Over the last few weeks, I have been learning CodeIgniter which is an open source PHP framework. It follows the MVC (model-view-controller) methodology, but allows you to utilize your existing PHP skillset. Overall I think CodeIgniter is great so far, but there are are few gotchas to look out for.

I found an issue today regarding the built in encryption library. Basically, the encrypted string might not be the same thing every time. For example, you might want to encrypt a user’s email address. The first time you might encrypt it on a sign up form. Now on the login page, I want to compare the value the user typed in with the database. The problem is, if I encrypt the email again, it most likely will not match even though the original string is the same!

$this->load->library('encrypt');
$a = $this->encrypt->encode('justin');
$b = $this->encrypt->encode('justin');

echo $a == $b ? 'equals' : 'nope!'; //will print nope!
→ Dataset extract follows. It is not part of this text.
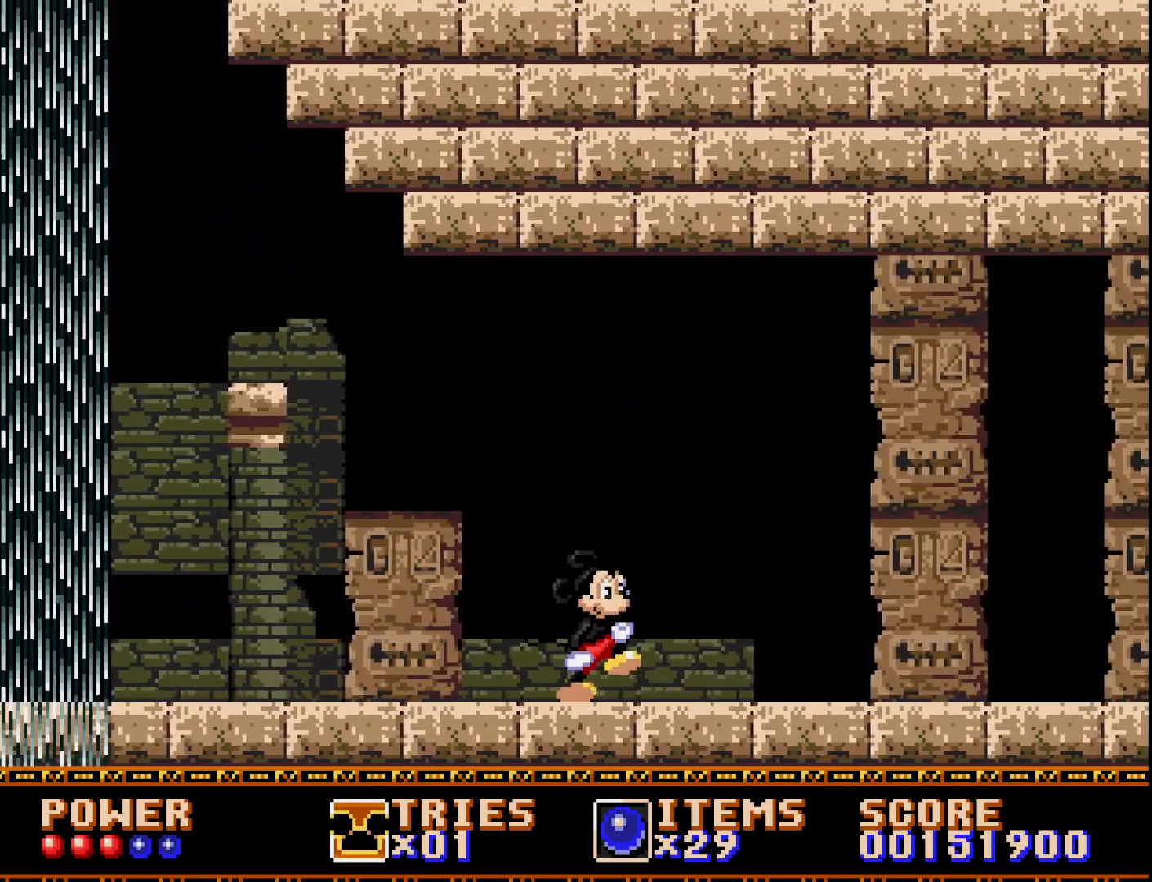
{"buttons": ["DPAD_RIGHT"], "right_stick": "center", "events": [[267, "A", "down"], [350, "A", "up"]]}
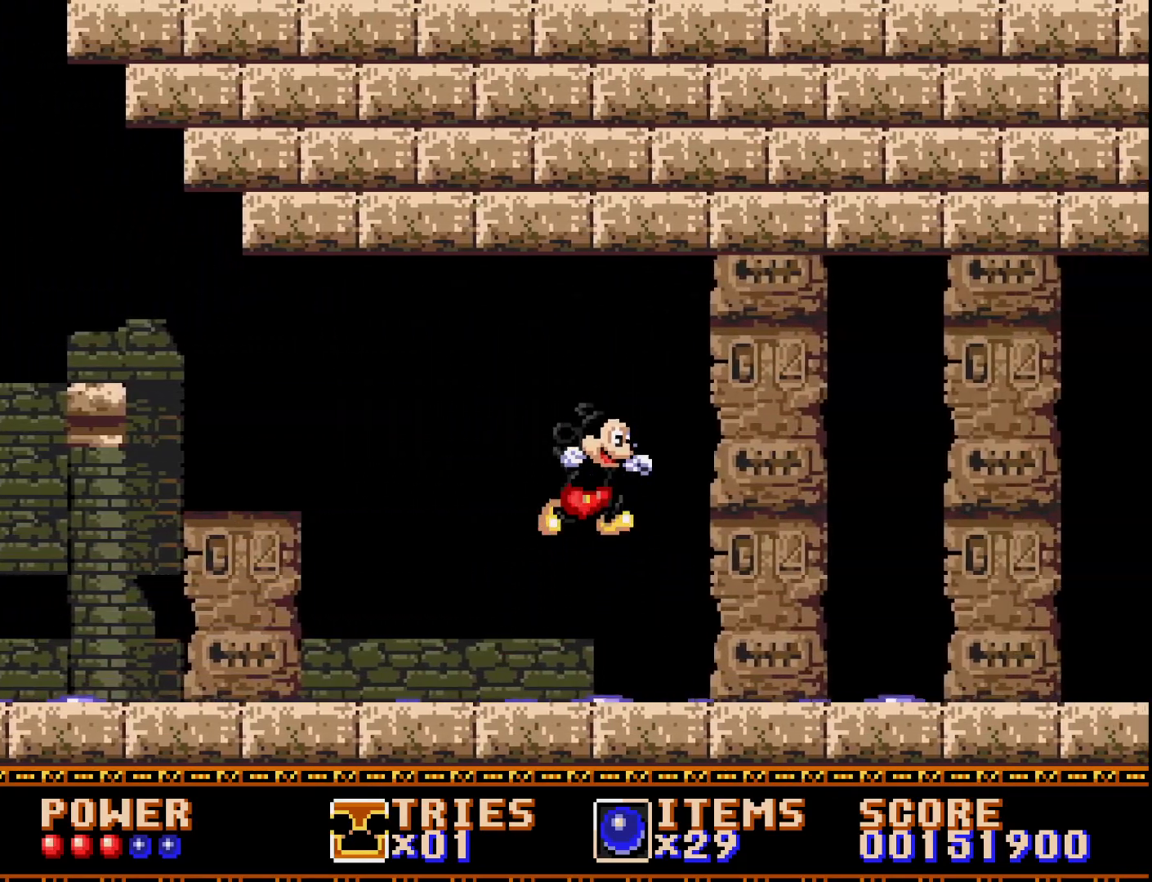
{"buttons": ["DPAD_RIGHT"], "right_stick": "center", "events": []}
Behind the scenes, CodeIgniter is basically rotating keys to produce different encrypted strings that decrypt to the same thing. It’s actually a really cool and secure way of handling the encryption, but for the purpose of comparing values (on a login form for example) it just doesn’t work.

Alternatives

So, if you need to do some comparisons using your encrypted data, you have a few alternatives. If you want to stick with PHP, you can make use of the mcrypt_encrypt and mycrypt_decrypt functions. If you want a MySQL solution, look into the encryption functions in their manual.